More importantly, what was left of tribal land could now be legally purchased. The area of Watertown, Belmont, and West Cambridge (as Belmont was then called) had been settled long before the Massachusetts Act of Enfranchisement. The Pequossette had, for all practical purposes, died out by the end of the 17th century along with the Mashauwomuk, who lived along the Mystic River just to the north.

Survivors, along with refugees from other local tribes, totaling a few hundred, were moved—among other places—to Nonantum Hill, a Christianized enclave in Newton, until that land, too, because of the Massachusetts Act of Enfranchisement, was bought out. The final traces of that Native American past were erased in the 1890s with the creation of the Newton Commonwealth Golf Course. Nonantum—as still marked on a map from 1700—was near the 15th hole, where the sacred spring still exists as a “water feature.”

This Nonantum—with not even a sign to register its location—has absolutely nothing to do with Nonantum, a region of Newton that was some two miles west, despite what Wikipedia claims. Nonantum, Newton, was named after a successful textile mill known as Nonantum Worsted Company, which was founded in the mid-19th century.
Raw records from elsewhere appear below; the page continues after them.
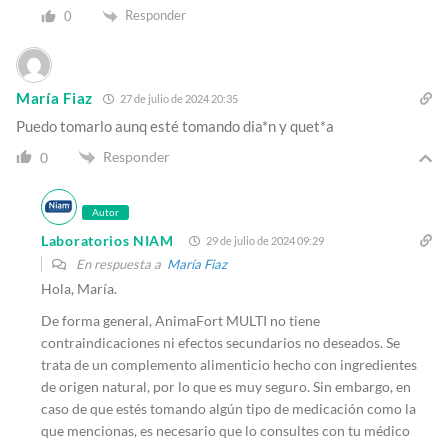
Responder
0
María Fiaz
27 de julio de 2024 20:35
Puedo tomarlo aunq esté tomando dia*n y quet*a
Responder
0
Autor
Laboratorios NIAM
29 de julio de 2024 09:29
En respuesta a
María Fiaz
Hola, María.
De forma general, AnimaFort MULTI no tiene
contraindicaciones ni efectos secundarios no deseados. Se
trata de un complemento alimenticio hecho con ingredientes
de origen natural, por lo que es muy seguro. Sin embargo, en
caso de que estés tomando algún tipo de medicación como la
que mencionas, es necesario que lo consultes con tu médico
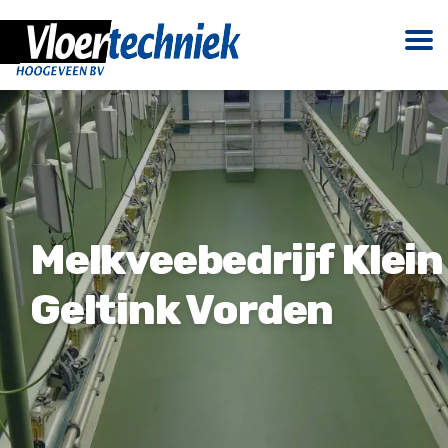
Melkveebedrijf Klein
Geltink Vorden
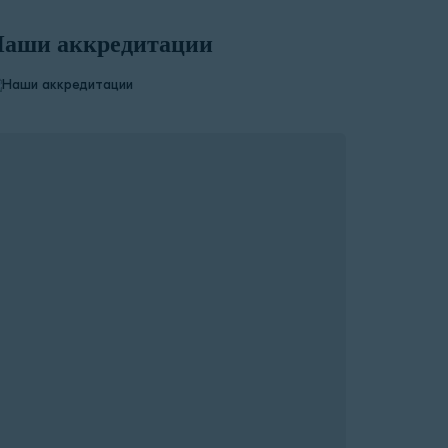
аши аккредитации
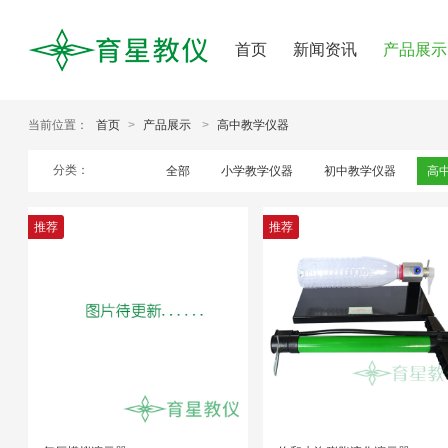
首页
新闻资讯
产品展示
当前位置：
首页
>
产品展示
>
高中教学仪器
分类：
全部
小学教学仪器
初中教学仪器
高
推荐
推荐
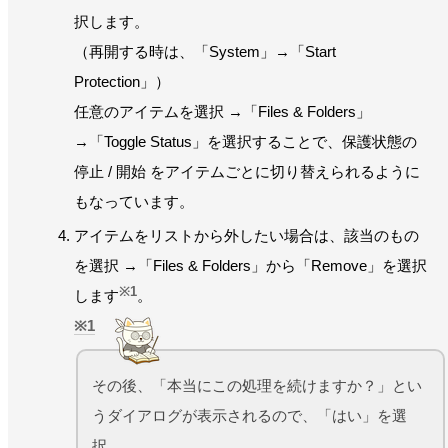
択します。
（再開する時は、「System」→「Start
Protection」）
任意のアイテムを選択 →「Files & Folders」
→「Toggle Status」を選択することで、保護状態の
停止 / 開始 をアイテムごとに切り替えられるように
もなっています。
アイテムをリストから外したい場合は、該当のもの
を選択 →「Files & Folders」から「Remove」を選択
※1
します
。
1
その後、「本当にこの処理を続けますか？」とい
うダイアログが表示されるので、「はい」を選
択。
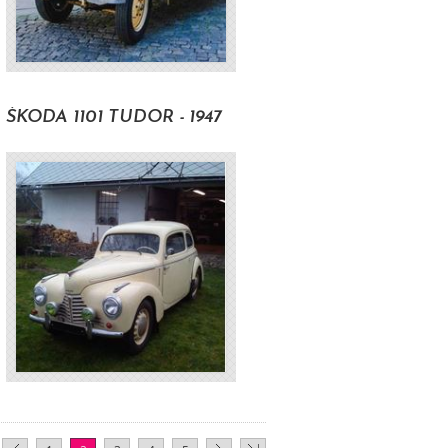
H
ŠKODA 1101 TUDOR - 1947
H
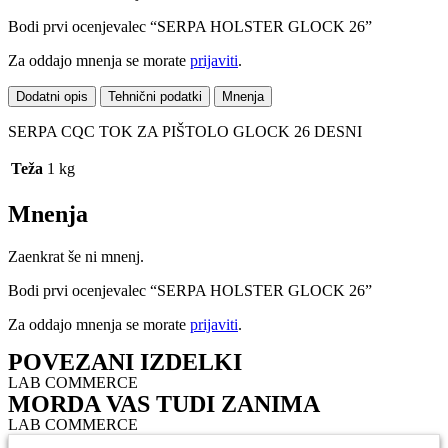
Bodi prvi ocenjevalec “SERPA HOLSTER GLOCK 26”
Za oddajo mnenja se morate
prijaviti
.
Dodatni opis
Tehnični podatki
Mnenja
SERPA CQC TOK ZA PIŠTOLO GLOCK 26 DESNI
Teža
1 kg
Mnenja
Zaenkrat še ni mnenj.
Bodi prvi ocenjevalec “SERPA HOLSTER GLOCK 26”
Za oddajo mnenja se morate
prijaviti
.
POVEZANI IZDELKI
LAB COMMERCE
MORDA VAS TUDI ZANIMA
LAB COMMERCE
The local Native American world has been erased, appropriated, and historically misdirected. And that applies to the Belmont/Watertown area as well. When Pequossette Park was put up in 1929, it was not out of respect for the Pequossette but in anticipation of celebrating the 300th anniversary of the arrival of the Puritans in Boston in 1630. Back in the 17th century, the Pequossette used an area the original settlers called “a meadow”—now called Rock Meadow—that is a half-mile northwest of McLean Hospital and about 1.5 miles north of Pequossette Park. That “meadow” was one of countless such areas used by the Native Peoples for communal hunting and social gathering. By the mid-19th century, it had been converted into a farm and grazing land. In 1968, the town of Belmont purchased the property from McLean and the Belmont Conservation Commission assumed management, thus at least preserving some token of its ancestrality. But there is no indication on the site, nor even at Pequossette Park, about any of this.

“Indian” street and park names, here as elsewhere, were put in to make the colonial history more visible in the cultural landscape, especially for the arriving immigrants from Ireland, Russia, and Europe, who knew nothing about it all. In this way, the old guard could cement the place of colonial history in the broader history of the United States. So, for example, a plaque on the Old Powder House in Somerville reads: “The first occasion on which our patriotic forefathers in arms met to oppose the tyranny of King George III in 1775.” As the plaque points out, it was put up in 1892 by the Massachusetts Society of the Sons of the Revolution, a hereditary society formed in 1889 to promote awareness about the importance of the American Revolution.

These efforts were reinforced by the spread of colonial-style single-family houses that developed beginning in the 1880s, and that were sparked by the celebrations of the American Centennial in 1876. They became almost de rigueur across the region in the 1920s and 1930s. But apart from a few references to the Pequossette in this region, there is no acknowledgment —not even a plaque—that this land was once Native American.

One cannot turn back history, but one can—belatedly at least—begin to think of how to acknowledge the incontestable fact that the land we live on has a history more profound than just the history of colonial encounters.

Mark Jarzombek, PhD, is a history and theory of architecture professor at the MIT School of Architecture and Planning and a Belmont resident.